*What the task requires*.
The data below should be copied over with complete accuracy.

*Source records*.
§
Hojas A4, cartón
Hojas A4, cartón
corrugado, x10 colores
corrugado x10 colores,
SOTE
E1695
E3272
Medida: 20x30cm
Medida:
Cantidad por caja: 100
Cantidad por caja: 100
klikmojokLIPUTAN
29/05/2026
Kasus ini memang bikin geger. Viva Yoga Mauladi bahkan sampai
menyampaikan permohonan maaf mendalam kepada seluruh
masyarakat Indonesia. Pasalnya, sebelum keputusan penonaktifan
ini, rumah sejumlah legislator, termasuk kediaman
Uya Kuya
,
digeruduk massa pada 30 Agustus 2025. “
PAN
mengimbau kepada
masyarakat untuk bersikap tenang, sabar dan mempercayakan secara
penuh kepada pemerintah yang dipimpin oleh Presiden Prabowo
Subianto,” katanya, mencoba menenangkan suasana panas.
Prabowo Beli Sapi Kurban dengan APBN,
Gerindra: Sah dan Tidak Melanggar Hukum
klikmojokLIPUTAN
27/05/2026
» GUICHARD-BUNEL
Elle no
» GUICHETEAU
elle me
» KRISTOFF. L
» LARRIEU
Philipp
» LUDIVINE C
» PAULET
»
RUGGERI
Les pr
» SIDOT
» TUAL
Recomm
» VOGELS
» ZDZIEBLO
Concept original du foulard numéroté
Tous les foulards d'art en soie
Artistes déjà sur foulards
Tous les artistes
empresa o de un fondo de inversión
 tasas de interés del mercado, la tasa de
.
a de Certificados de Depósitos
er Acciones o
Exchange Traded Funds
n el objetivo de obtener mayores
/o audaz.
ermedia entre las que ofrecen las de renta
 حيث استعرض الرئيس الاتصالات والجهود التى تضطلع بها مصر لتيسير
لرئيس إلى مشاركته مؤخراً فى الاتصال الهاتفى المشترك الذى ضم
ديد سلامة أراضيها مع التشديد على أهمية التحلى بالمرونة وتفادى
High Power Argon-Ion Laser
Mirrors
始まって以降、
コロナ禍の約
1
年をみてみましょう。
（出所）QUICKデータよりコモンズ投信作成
§
*Written answer*.
Hojas A4, cartón
Hojas A4, cartón
corrugado, x10 colores
corrugado x10 colores,
SOTE
E1695
E3272
Medida: 20x30cm
Medida:
Cantidad por caja: 100
Cantidad por caja: 100
klikmojokLIPUTAN
29/05/2026
Kasus ini memang bikin geger. Viva Yoga Mauladi bahkan sampai
menyampaikan permohonan maaf mendalam kepada seluruh
masyarakat Indonesia. Pasalnya, sebelum keputusan penonaktifan
ini, rumah sejumlah legislator, termasuk kediaman
Uya Kuya
,
digeruduk massa pada 30 Agustus 2025. “
PAN
mengimbau kepada
masyarakat untuk bersikap tenang, sabar dan mempercayakan secara
penuh kepada pemerintah yang dipimpin oleh Presiden Prabowo
Subianto,” katanya, mencoba menenangkan suasana panas.
Prabowo Beli Sapi Kurban dengan APBN,
Gerindra: Sah dan Tidak Melanggar Hukum
klikmojokLIPUTAN
27/05/2026
» GUICHARD-BUNEL
Elle no
» GUICHETEAU
elle me
» KRISTOFF. L
» LARRIEU
Philipp
» LUDIVINE C
» PAULET
»
RUGGERI
Les pr
» SIDOT
» TUAL
Recomm
» VOGELS
» ZDZIEBLO
Concept original du foulard numéroté
Tous les foulards d'art en soie
Artistes déjà sur foulards
Tous les artistes
empresa o de un fondo de inversión
 tasas de interés del mercado, la tasa de
.
a de Certificados de Depósitos
er Acciones o
Exchange Traded Funds
n el objetivo de obtener mayores
/o audaz.
ermedia entre las que ofrecen las de renta
 حيث استعرض الرئيس الاتصالات والجهود التى تضطلع بها مصر لتيسير
لرئيس إلى مشاركته مؤخراً فى الاتصال الهاتفى المشترك الذى ضم
ديد سلامة أراضيها مع التشديد على أهمية التحلى بالمرونة وتفادى
High Power Argon-Ion Laser
Mirrors
始まって以降、
コロナ禍の約
1
年をみてみましょう。
（出所）QUICKデータよりコモンズ投信作成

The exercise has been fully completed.